I’m not sure whether Applicative' is supposed to represent LiftA or Applicative, but of course past a certain point of understanding this doesn’t matter, as they are equivalent.

combine could be eta-reduced, just like liftAp was.

Your translations between Monoidal and Applicative' are the same as mine.

What exactly are you trying to do with leftUnit?

The left identity law unit <×> v ≅ v is a statement about values, but Iso (f ((), a)) (f a) is a statement about types.

The Monoidal f constraint in leftUnit is stronger than necessary: Functor suffices. Which, by the way, suggests that the f doesn’t really participate and could be left out.

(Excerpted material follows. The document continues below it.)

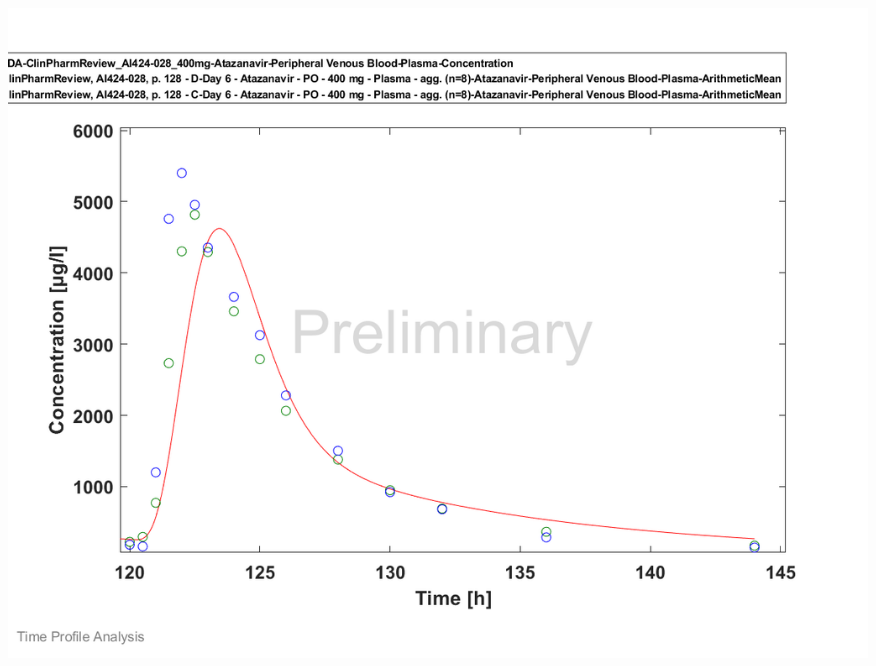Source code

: ![026_plotTimeProfile.png](images\003_3_Results_and_Discussion\003_3_3_Concentration-Time_Profiles\026_plotTimeProfile.png)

If you want local type signatures to work like this, you need to add explicit quantifiers:

leftUnit :: forall f a. (Functor f, Monoidal f) => Iso (f ((), a)) (f a)
leftUnit = Iso from to
  where
    from :: f ((), a) -> f a  -- not a type error anymore!
    from = fmap snd
    to = undefined

The type error is caused by the two f’s not referring to the same type, unless the name was explicitly introduced (with forall). Specifically, if you do not use forall, then implicit foralls are added to both signatures. This is not your fault; rather this unfortunate default behavior is kept for historical reasons (though I don’t know which ones, and whether they are still relevant).